### Page text

Welcome to Nimblebox

Open source is the best


It is highly recommened to take a look at [Harrison Kinsley's](https://www.youtube.com/playlist?list=PLQVvvaa0QuDeAams7fkdcwOGBpGdHpXln) tutorial series on Python to futher enhance your knowlegde base about Python.

# Introduction to NumPy


* **Basics**: Different ways to create NumPy Arrays and Basics of NumPy
* **Computation**: Computations on NumPy arrays using Universal Functions and other NumPy Routines
* **Aggregations**: Various function used to aggregate for NumPy arrays

### Basics

##### If you're very new to NumPy, check this out [Documentation](https://numpy.org/devdocs/user/absolute_beginners.html)

**NumPy converts to most logical data type**

In [7]:
data1 = np.array([1.2, 2, 3, 4])
print(data1)
print(data1.dtype) # all values will be converted to floats

[1.2 2.  3.  4. ]
float64


In order to perform any mathematical operations on NumPy arrays, all the elements must be of a type that is valid to perform these mathematical operations.

**Error is resolved by just changing the dtype of 'a' manually**

In [24]:
a = np.random.normal(0,1,10)
a = a.astype(np.int16)
b = np.arange(10, dtype=np.int16)
c = np.arange(10, dtype=np.int16)
c += a + b
print(c)

[ 1  3  4  6  8 10 13 14 16 17]


Unlike python list, we can create multi-dimensional arrays using NumPy.

**Nested lists result in multi-dimensional arrays**

In [14]:
x1 = np.array([range(i, i + 3) for i in [2, 4, 6]])
print(x1)

[[2 3 4]
 [4 5 6]
 [6 7 8]]


For more information and other NumPy operations based on Python list, refer to the [NumPy documentation](http://numpy.org/).

**Using NumPy routines**

##### Create a 3x3 array of uniformly distributed random values between 0 and 1

In [15]:
print(np.random.random((3, 3)))

[[0.84656241 0.61961238 0.19955991]
 [0.89190871 0.65471397 0.03095116]
 [0.93051268 0.33584247 0.80735685]]


##### Create a 3x3 array of normally distributed random values with mean 0 and standard deviation 1

In [16]:
print(np.random.normal(0, 1, (3, 3)))

######
### Provided records

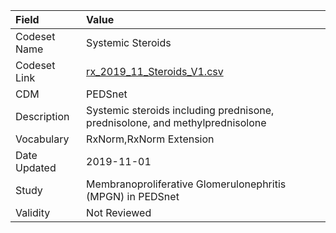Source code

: |Field        |Value                                                                        |
|:------------|:----------------------------------------------------------------------------|
|Codeset Name |Systemic Steroids                                                            |
|Codeset Link |[rx_2019_11_Steroids_V1.csv](https://github.com/PEDSnet/Variable-Dictionary/blob/main/drugs/rx_2019_11_Steroids_V1.csv.csv)|
|CDM          |PEDSnet                                                                      |
|Description  |Systemic steroids including prednisone, prednisolone, and methylprednisolone |
|Vocabulary   |RxNorm,RxNorm Extension                                                      |
|Date Updated |2019-11-01                                                                   |
|Study        |Membranoproliferative Glomerulonephritis (MPGN) in PEDSnet                   |
|Validity     |Not Reviewed                                                                 |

######

Exercise instructions: Rewrite the NumPy tutorial from "print(data1.dtype) # all" up to and including "a = np.random.normal(0,1,10)", changing "mathematical operations" to "arithmetic operations". These entries are separate material from the NumPy tutorial.

Response area:
print(data1.dtype) # all values will be converted to floats

[1.2 2.  3.  4. ]
float64


In order to perform any arithmetic operations on NumPy arrays, all the elements must be of a type that is valid to perform these arithmetic operations.

**Error is resolved by just changing the dtype of 'a' manually**

In [24]:
a = np.random.normal(0,1,10)